Trump's proposal calls for spending more U.S. taxpayer money on the military and a U.S.-Mexico border wall, while overhauling social safety-net programs in a budget plan likely to die in Congress but live on in his 2020 re-election campaign.

Democrat Lois Frankel of Florida called Trump's budget proposal "embarrassing and dangerous."

Several Democrats sharply criticized an expanded anti-abortion policy, which cuts funding to groups that provide abortion services or give abortion advice.

"The institutions of [Organization of American States] should be focused on addressing crises in Cuba, Nicaragua and in Venezuela, not advancing the pro-abortion cause," Pompeo said on Tuesday.

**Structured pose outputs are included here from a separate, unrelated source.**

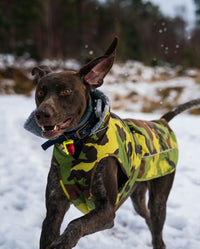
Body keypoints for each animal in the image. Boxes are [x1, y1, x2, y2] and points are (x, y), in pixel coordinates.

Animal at [29, 37, 200, 249]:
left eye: (66, 91)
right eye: (40, 92)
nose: (41, 114)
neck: (78, 143)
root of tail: (161, 121)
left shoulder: (107, 211)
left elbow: (75, 224)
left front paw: (62, 243)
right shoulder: (54, 207)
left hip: (159, 198)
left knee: (157, 230)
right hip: (138, 198)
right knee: (149, 221)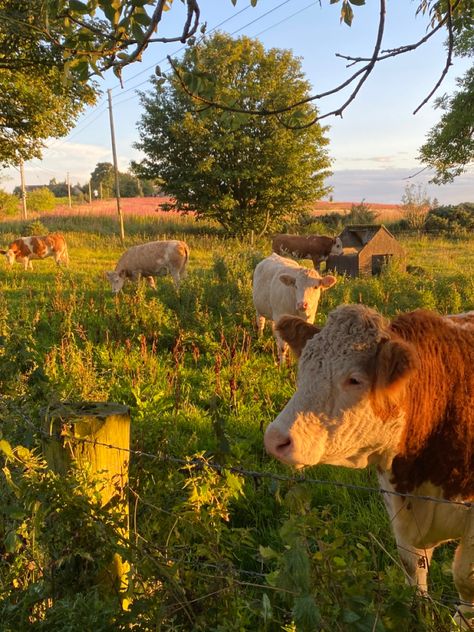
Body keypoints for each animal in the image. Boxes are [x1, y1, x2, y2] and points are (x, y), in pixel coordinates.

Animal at [264, 304, 474, 628]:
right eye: (305, 367)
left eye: (355, 380)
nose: (275, 438)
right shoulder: (396, 500)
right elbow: (412, 566)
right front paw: (420, 613)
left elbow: (465, 580)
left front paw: (462, 621)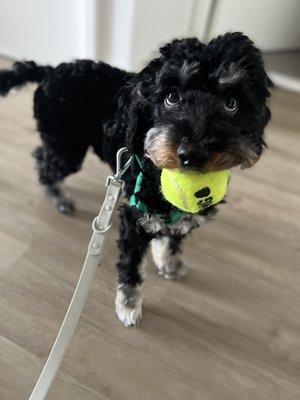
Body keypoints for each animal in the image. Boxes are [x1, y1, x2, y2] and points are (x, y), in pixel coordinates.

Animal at [0, 33, 272, 324]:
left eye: (231, 103)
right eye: (171, 97)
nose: (191, 154)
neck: (156, 175)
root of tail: (49, 71)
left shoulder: (182, 214)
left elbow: (174, 236)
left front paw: (169, 262)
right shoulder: (134, 219)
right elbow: (130, 267)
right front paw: (129, 305)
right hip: (67, 147)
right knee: (43, 162)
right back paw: (59, 196)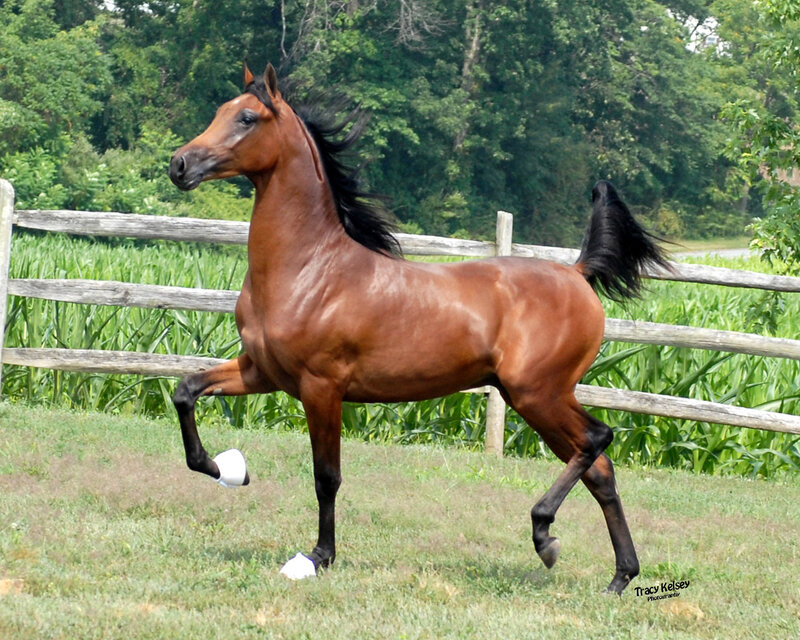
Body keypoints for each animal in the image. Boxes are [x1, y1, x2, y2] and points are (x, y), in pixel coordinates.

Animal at [168, 61, 668, 593]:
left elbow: (327, 477)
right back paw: (620, 576)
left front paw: (318, 557)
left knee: (598, 440)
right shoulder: (262, 371)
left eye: (246, 118)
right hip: (537, 398)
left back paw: (545, 535)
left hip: (539, 394)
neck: (309, 269)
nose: (180, 165)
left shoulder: (320, 387)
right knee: (600, 469)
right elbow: (185, 391)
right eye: (220, 110)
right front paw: (226, 469)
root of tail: (576, 273)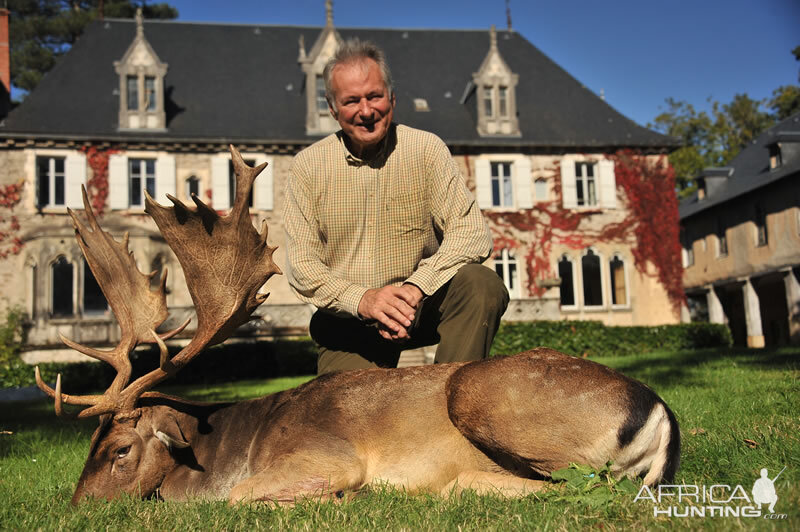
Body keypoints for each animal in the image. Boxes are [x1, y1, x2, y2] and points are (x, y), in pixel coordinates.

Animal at [34, 144, 680, 502]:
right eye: (89, 445)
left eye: (120, 449)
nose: (77, 510)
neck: (233, 446)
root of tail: (660, 413)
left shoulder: (326, 455)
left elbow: (242, 496)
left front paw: (337, 501)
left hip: (484, 395)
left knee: (582, 486)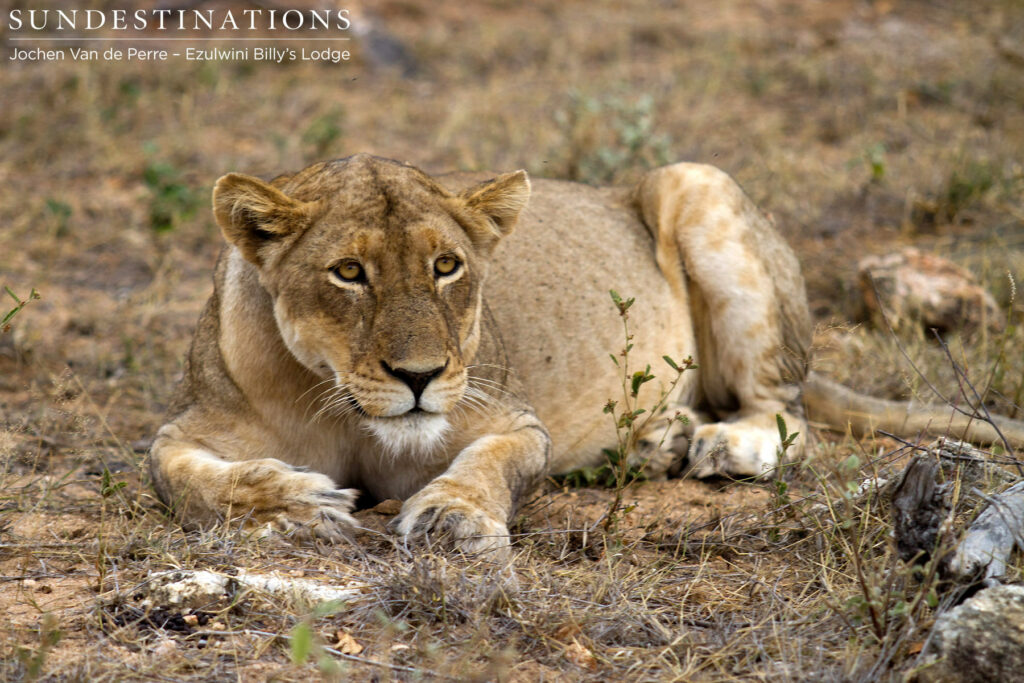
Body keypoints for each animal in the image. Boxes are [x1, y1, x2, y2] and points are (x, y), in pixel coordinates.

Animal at [149, 154, 1024, 553]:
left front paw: (453, 515)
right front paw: (298, 502)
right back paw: (658, 439)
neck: (344, 406)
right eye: (349, 273)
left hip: (694, 180)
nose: (420, 377)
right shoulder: (188, 426)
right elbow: (185, 479)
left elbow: (488, 466)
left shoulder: (508, 416)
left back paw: (718, 445)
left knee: (788, 413)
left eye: (447, 266)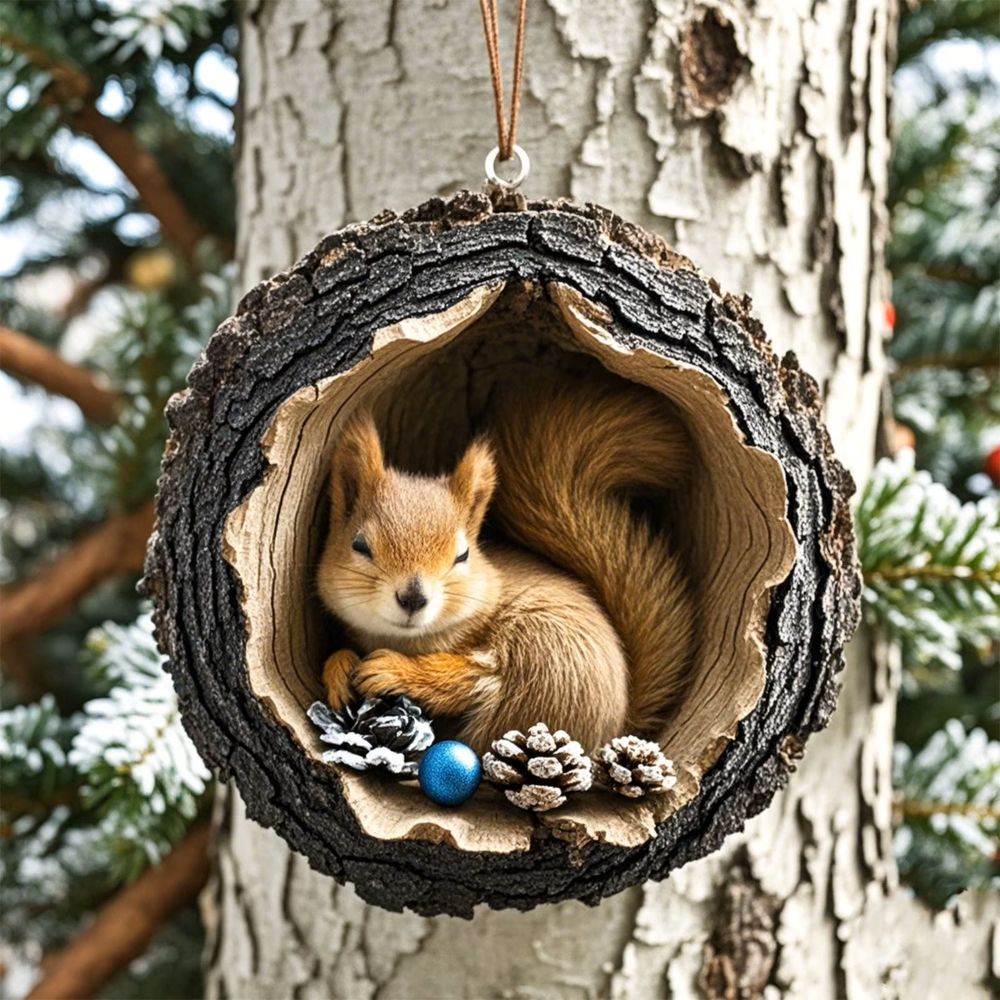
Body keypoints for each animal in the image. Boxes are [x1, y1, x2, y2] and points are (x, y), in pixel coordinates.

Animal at [316, 379, 695, 754]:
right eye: (359, 545)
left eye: (463, 555)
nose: (413, 598)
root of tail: (616, 727)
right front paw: (339, 669)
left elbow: (462, 677)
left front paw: (392, 670)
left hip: (548, 665)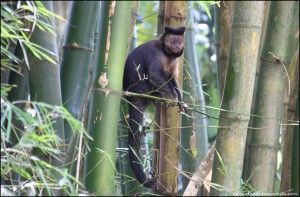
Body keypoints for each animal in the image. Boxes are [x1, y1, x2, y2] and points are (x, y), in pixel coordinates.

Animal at [122, 26, 185, 189]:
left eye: (179, 40)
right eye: (172, 40)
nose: (176, 45)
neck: (167, 53)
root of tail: (131, 98)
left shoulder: (175, 60)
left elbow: (171, 77)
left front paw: (180, 99)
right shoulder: (158, 54)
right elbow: (155, 74)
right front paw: (173, 97)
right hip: (141, 89)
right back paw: (160, 96)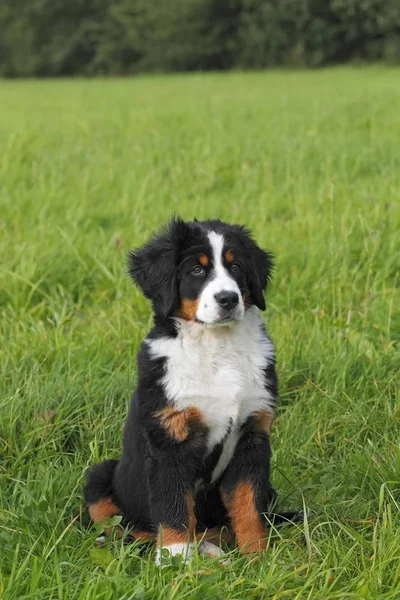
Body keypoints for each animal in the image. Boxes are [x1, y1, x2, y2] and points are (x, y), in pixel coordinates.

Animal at [83, 219, 304, 564]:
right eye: (197, 271)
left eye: (236, 267)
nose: (228, 299)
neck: (217, 347)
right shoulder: (170, 438)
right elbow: (173, 505)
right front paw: (174, 558)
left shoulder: (253, 435)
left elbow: (248, 503)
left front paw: (257, 556)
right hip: (99, 477)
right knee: (125, 527)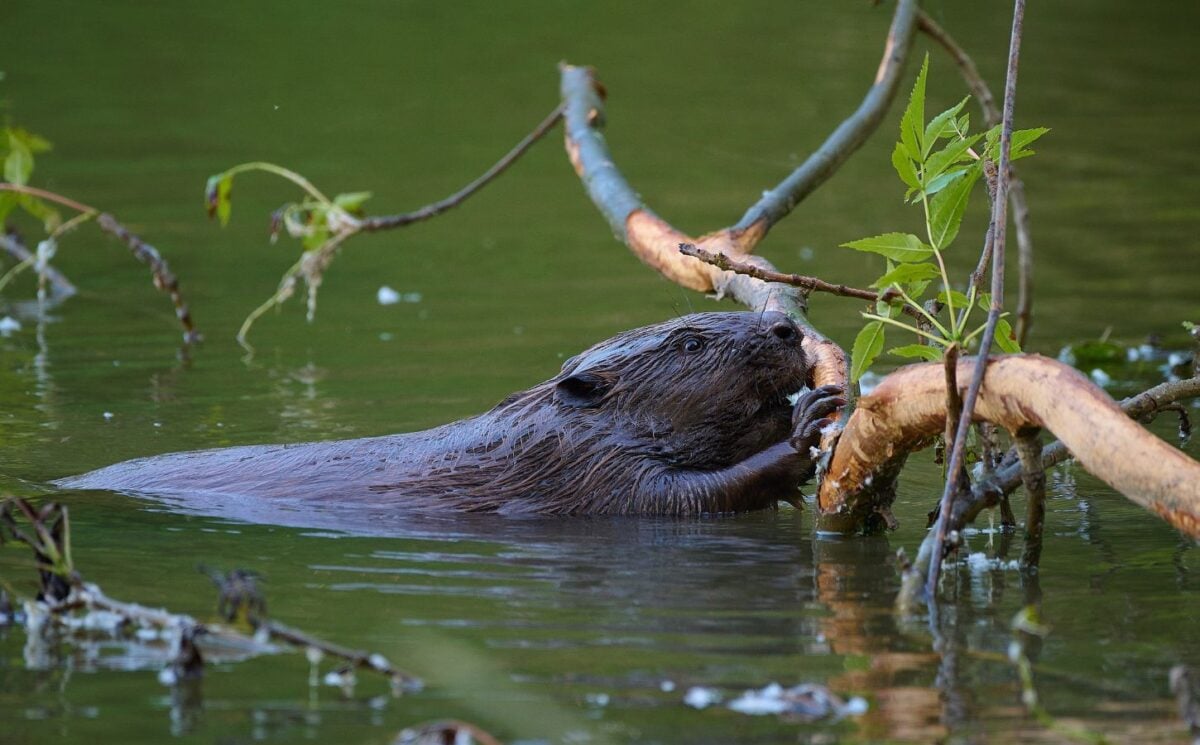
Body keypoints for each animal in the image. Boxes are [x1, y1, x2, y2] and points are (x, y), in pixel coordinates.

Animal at [56, 311, 844, 513]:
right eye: (689, 342)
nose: (786, 329)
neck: (546, 424)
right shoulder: (587, 470)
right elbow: (681, 500)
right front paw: (809, 425)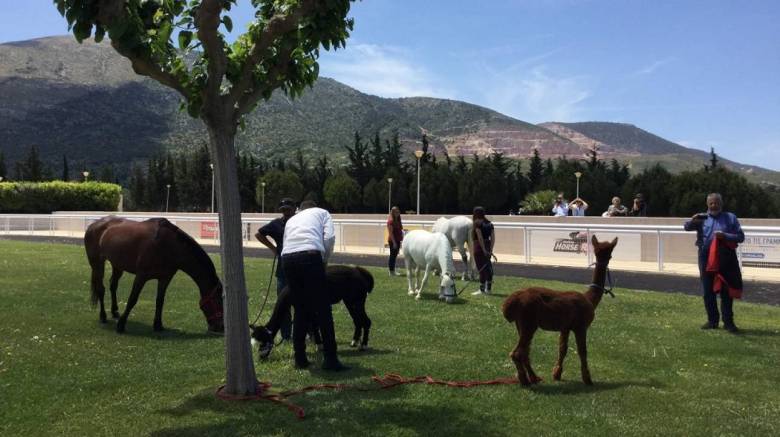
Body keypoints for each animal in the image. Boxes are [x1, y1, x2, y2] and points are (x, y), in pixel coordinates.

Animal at [85, 215, 225, 334]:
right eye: (218, 300)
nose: (220, 328)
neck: (168, 245)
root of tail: (94, 225)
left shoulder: (165, 278)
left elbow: (160, 301)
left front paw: (158, 325)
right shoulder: (141, 276)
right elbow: (132, 299)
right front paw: (121, 325)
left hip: (117, 264)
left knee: (113, 286)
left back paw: (114, 312)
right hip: (97, 263)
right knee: (100, 289)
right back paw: (103, 316)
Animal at [502, 235, 620, 384]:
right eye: (611, 255)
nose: (607, 260)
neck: (590, 299)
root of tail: (509, 303)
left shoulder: (565, 326)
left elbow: (562, 349)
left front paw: (556, 373)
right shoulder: (580, 325)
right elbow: (582, 351)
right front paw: (587, 379)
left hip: (521, 323)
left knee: (525, 351)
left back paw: (534, 377)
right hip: (529, 321)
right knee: (517, 352)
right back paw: (525, 380)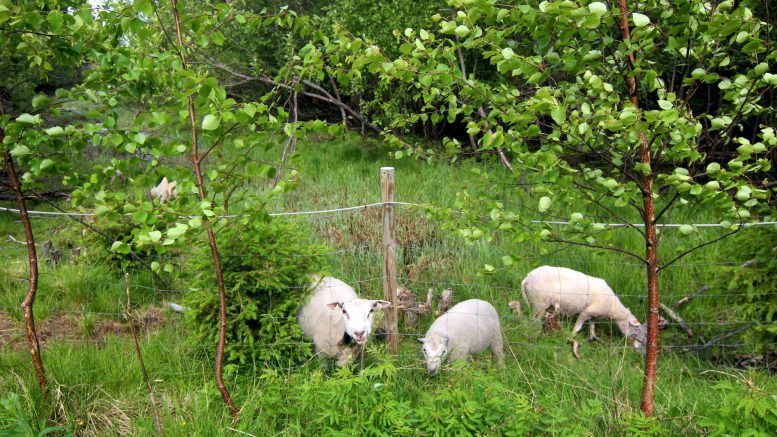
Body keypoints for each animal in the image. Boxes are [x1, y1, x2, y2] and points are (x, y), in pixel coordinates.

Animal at [520, 264, 648, 356]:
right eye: (637, 329)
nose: (637, 350)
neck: (613, 308)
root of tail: (527, 278)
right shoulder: (585, 312)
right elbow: (577, 328)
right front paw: (571, 338)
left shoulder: (593, 315)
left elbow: (592, 329)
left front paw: (594, 339)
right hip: (539, 303)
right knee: (534, 321)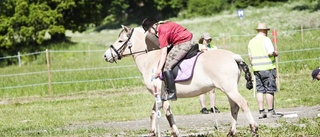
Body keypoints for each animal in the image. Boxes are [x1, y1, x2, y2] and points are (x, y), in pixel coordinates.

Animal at [104, 25, 258, 136]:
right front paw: (152, 133)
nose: (106, 56)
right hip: (229, 90)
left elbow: (167, 114)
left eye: (120, 41)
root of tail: (233, 56)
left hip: (229, 89)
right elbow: (153, 113)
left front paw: (174, 133)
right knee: (234, 107)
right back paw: (231, 132)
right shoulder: (158, 96)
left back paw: (254, 129)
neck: (151, 59)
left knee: (243, 104)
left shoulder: (162, 95)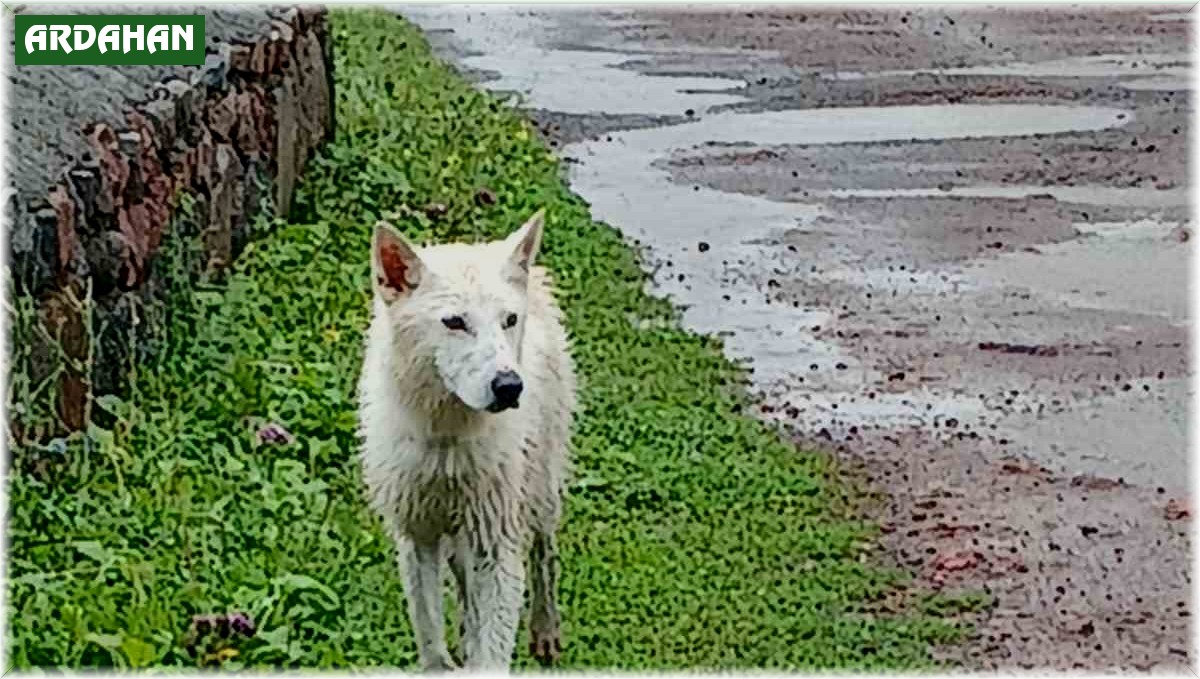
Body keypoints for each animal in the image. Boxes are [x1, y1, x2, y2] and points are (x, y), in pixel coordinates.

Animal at [355, 213, 576, 676]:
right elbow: (432, 641)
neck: (448, 440)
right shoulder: (417, 538)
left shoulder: (498, 542)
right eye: (454, 322)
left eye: (509, 320)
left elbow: (492, 648)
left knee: (544, 555)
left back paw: (545, 632)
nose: (509, 387)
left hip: (540, 494)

He was announcing the enforcement of the Mexico City Policy, named as such since it was unveiled at a UN conference in 1984 and became one of the centrepiece social policies of the conservative administration of Republican former President Ronald Reagan.

"Your administration is abortion obsessed," said Frankel, adding that removing funding for women's health issues had "devastating effects" for the health of women around the world.

Committee Republicans said they backed the policy. Representative Martha Roby of Alabama thanked Pompeo for his stance.

Optimistic but vague

Pompeo was reluctant to detail the administration's plan and timeline for releasing an Israeli-Palestinian peace developed by White House advisers Jason Greenblatt and Jared Kushner, the president's son-in-law.

He said the proposed plan sought to tackle areas of a Middle East conflict that previous U.S. administrations had failed to resolve.

"Our vision will demonstrate our commitment that we want Palestinians to have a better life as well," Pompeo said, adding that he hoped the Palestinians would view the U.S. as a "fair arbiter."

Trump has drawn criticism for strongly defending the closeness of the relationship between the U.S. and Saudi Arabia in the aftermath of the killing of U.S.-based journalist Jamal Khashoggi. Pompeo told a congressional hearing the Trump administration is still working "all across the government" to identify those responsible for the murder of the Washington Post columnist.

"We will continue to work to identify those who are responsible for Jamal Khashoggi's murder and hold them accountable," he said.

Eleven suspects have been indicted in Saudi Arabia in Khashoggi's murder, and Pompeo told reporters late last year he had not seen any intelligence directly connecting the operation to kill Khashoggi in Istanbul to the Saudi Crown Prince, Mohammed bin Salman.

Pompeo was pressed by Democrat Barbara Lee of Texas about proposed cuts in funding to African countries. She said Trump sought cuts of 56 per cent to Ghana, 33 per cent to Ethiopia, 14 per cent to Mozambique, 44 per cent to South Sudan, and 71 per cent to South Africa, mostly in global health funding.

"This is after a well documented track record of controversial statements from the president identifying certain countries as 'shithole' countries, and quite frankly, attitudes toward the continent in general," said Lee.

Pompeo pushed back at the criticism, saying the gist of the question was "in my judgment fundamentally unsound."

He said the State Department had assessed each country based on economic, security and political behaviour.

The Trump administration has called for steep cuts to diplomacy three years in a row. Each time, lawmakers have largely ignored the requests. 

For example, the administration has proposed cuts in aid to Latin America ranging from 20 to 40 per cent, including in the Central American countries that are source of many migrants travelling in the caravans toward the U.S. border that Trump abhors. Congress has rejected those plans, keeping funding relatively stable for the region compared to previous years.